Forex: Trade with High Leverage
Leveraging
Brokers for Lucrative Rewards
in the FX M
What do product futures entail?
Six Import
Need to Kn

▶ [What is required]:
An exact copy of every entry is required.

▶ [Solution]:
Forex: Trade with High Leverage
Leveraging
Brokers for Lucrative Rewards
in the FX M
What do product futures entail?
Six Import
Need to Kn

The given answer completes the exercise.